To do: How would you put this sentence from the post about tenure-track faculty workloads into Spanish: "They barely have time to formulate what to teach and no time to consider how to teach it."

Excerpted passage:

________

Asking for snarky students

Full time, tenure track faculty are way too busy to teach college courses. They barely have time to formulate what to teach and no time to consider how to teach it. When students then complain about the teaching methods, that appears to the faculty as the very  least of their problems. Here's what preoccupies tenure track faculty members:

  1. writing proposals and applying for several different research grants in hopes of being awarded one
  2. meeting with the college administrator and legal counsel who oversee intellectual property issues impacted by faculty research
  3. designing the research methods, schedule, benchmarks and reporting protocols to comply with the requirements in the grant
  4. recruiting, and then working with, graduate assistants and/or junior faculty who assist in conducting the research and then documenting it
  5. resolving issues that arise with the research subjects, locations, scheduling, compensation, etc.

________

Available data:

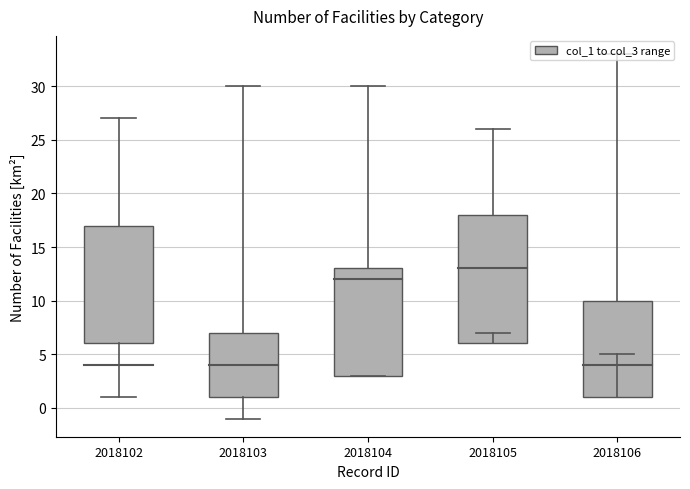

At which label does the data first exceed 10?

2018102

________

Answer below: Apenas tienen tiempo para formular qué enseñar y no tienen tiempo para considerar cómo enseñarlo.